Hi Everyone,
I hope that you made it through Christmas and the holiday with some warm memories, and a Christmas as close to what you wished as possible, though holidays are unpredictable sometimes as to how they will turn out. But however it went, you made it through, and you can heave a sigh of relief.
There are three holidays I find potentially difficult. I love Christmas, and despite occasional bumps, it’s usually a happy time. But I know how challenging it can be for many people, and it can be an opportunity for loneliness instead of joy. I hope that yours was happy and not lonely. The other two holidays that can be tough are Valentine’s Day and New Year’s Eve. Most of us associate those two dates with being in love, or at least in a couple, and you feel like the odd man out when you’re not either one of those things. It is not fun to be the one person on New Year’s Eve who has no one to kiss at midnight. And Valentine’s Day can be really painful without flowers, chocolates, or dinner with a person you love. For me, those two dates are a real opportunity to feel like a loser, and feel left out if I’m solo that year. And even in a good relationship, your partner can fail abysmally on Valentine*s Day, and not bother, or forget what day it is. I regard those two dates with caution, and even dread on some years.
I never cared about New Year’s Eve for most of the years I was married. We stayed home and watched movies on TV, and were often asleep before midnight when our kids were small (We used to cheat and serve them ginger ale at 9pm, blow horns and tell them it was midnight, and then we’d go to bed after we put them to bed). I also had some ‘glamourous’ years when we gave big black tie dinners on New Year’s Eve, with everyone in black tie and evening gowns, with a delicious meal and champagne. Actually, the best New Year’s Eve we had of that kind, there was a huge storm in San Francisco, and the highways and bridge were closed—-with our chef for dinner on the other side. At 6pm he called to say there was no way he could get through. I didn’t want to disappoint my guests two hours before dinner, and leave them without plans, so we did the only thing I could think of—-we rushed around to fast food places, Jack in the Box, Kentucky Fried, pizza places. My guests arrived all dressed up, looking very elegant, and when they sat down to dinner instead of an equally elegant meal, they got corn dogs, and hot dogs, pizza, tacos, cheeseburgers, and every kind of fast food. There was a moment of shock, and then everyone started to laugh. We had the BEST time ever, and I still remember one of my beautifully dressed guests with ketchup on his chin saying “Who has the Curly Fries??” It was really fun, totally silly, and everyone loved it so much that I served the same menu again the next year at a black tie dinner. Personally, I’d rather eat a hot dog than a fancy meal any day—I eat like a 5 year old, and I love Kentucky Fried, and peanut butter and jelly any time!!!

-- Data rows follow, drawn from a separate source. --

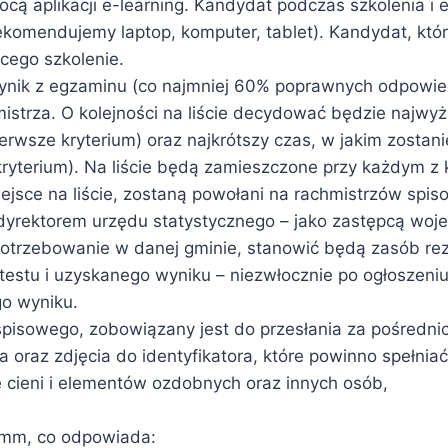
ocą aplikacji e-learning. Kandydat podczas szkolenia i
komendujemy laptop, komputer, tablet). Kandydat, który
cego szkolenie.
ynik z egzaminu (co najmniej 60% poprawnych odpowiedz
hmistrza. O kolejności na liście decydować będzie najw
rwsze kryterium) oraz najkrótszy czas, w jakim zostani
kryterium). Na liście będą zamieszczone przy każdym z 
ejsce na liście, zostaną powołani na rachmistrzów spis
dyrektorem urzędu statystycznego – jako zastępcą woj
apotrzebowanie w danej gminie, stanowić będą zasób r
estu i uzyskanego wyniku – niezwłocznie po ogłoszeni
o wyniku.
pisowego, zobowiązany jest do przesłania za pośrednic
oraz zdjęcia do identyfikatora, które powinno spełnia
ne cieni i elementów ozdobnych oraz innych osób,
0mm, co odpowiada:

Once I was divorced and alone, the idea of giving a beautiful dinner for all my friends who were in couples, while I was alone, really depressed me, so I thought about what would be fun and NOT depress me. I love to play poker, so I organized a poker game on New Year’s Eve. It was fantastic, about 20 people, playing for low stakes, with fast food again, and no one cared about what time it was or who they were going to kiss at midnight. And on a good year, I made about twenty dollars for the evening. It was a super fun way to spend a dicey holiday. And I hosted a poker game on New Year’s Eve for several years—not a hint of romance, just good friendly fun with other friends who were also alone. (it was in the vein of “when life gives you lemons, make lemonade”, and we really had fun!!)

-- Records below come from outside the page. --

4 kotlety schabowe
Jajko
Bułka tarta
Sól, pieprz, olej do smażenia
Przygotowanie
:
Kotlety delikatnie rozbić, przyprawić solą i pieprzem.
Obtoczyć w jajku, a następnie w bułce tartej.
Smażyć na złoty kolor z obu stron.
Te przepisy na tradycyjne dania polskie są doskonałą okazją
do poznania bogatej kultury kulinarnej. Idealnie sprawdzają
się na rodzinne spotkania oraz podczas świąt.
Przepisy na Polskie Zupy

And last year, I shifted gears again. My ex husband, whom I often spent that evening with, was very sick, (and passed away this June), I didn’t feel like celebrating—–nor did I want to spend the evening mourning the past, and thinking of happier New Year’s eves. I decided to stay home, and started a new book a few days before. When midnight struck, I was plunged into the book, enjoying the work thoroughly, and didn’t care what day it was. Work is always a wonderful escape for me. It’s not a night I like being out, there are too many drunks on the road, and it seems dangerous. People try too hard at parties, and there is a melancholy feel to it when midnight rolls around. And if your life isn’t exactly where you want it, it’s too easy to see what’s missing, and remember happier times.

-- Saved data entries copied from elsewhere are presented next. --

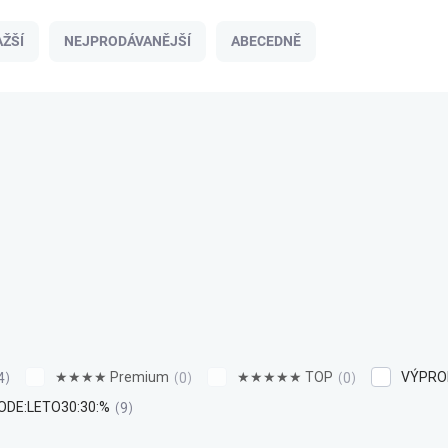
ŽŠÍ
NEJPRODÁVANĚJŠÍ
ABECEDNĚ
★★★★ Premium
★★★★★ TOP
VÝPROD
4
0
0
ODE:LETO30:30:%
9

My children leave right after Christmas, and I’m going to spend New Year’s working again this year. For now, that really works for me. So there are lots of options on New Year’s eve, as a happy couple, at a party, at home with friends, tucked into bed with the person you love watching favorite movies or alone watching whatever you enjoy, playing poker, casually with a few friends, or all dressed up in a jazzy dress. I think the best way to spend it is doing exactly what you want to do, in whatever your circumstances are right now. And if it isn’t exciting for you this year, maybe it will be everything you hope for next year. In the meantime, I’m going to be working on a new book, and I hope you spend it some way you really enjoy. Have a great new year’s eve. Happy New Year!!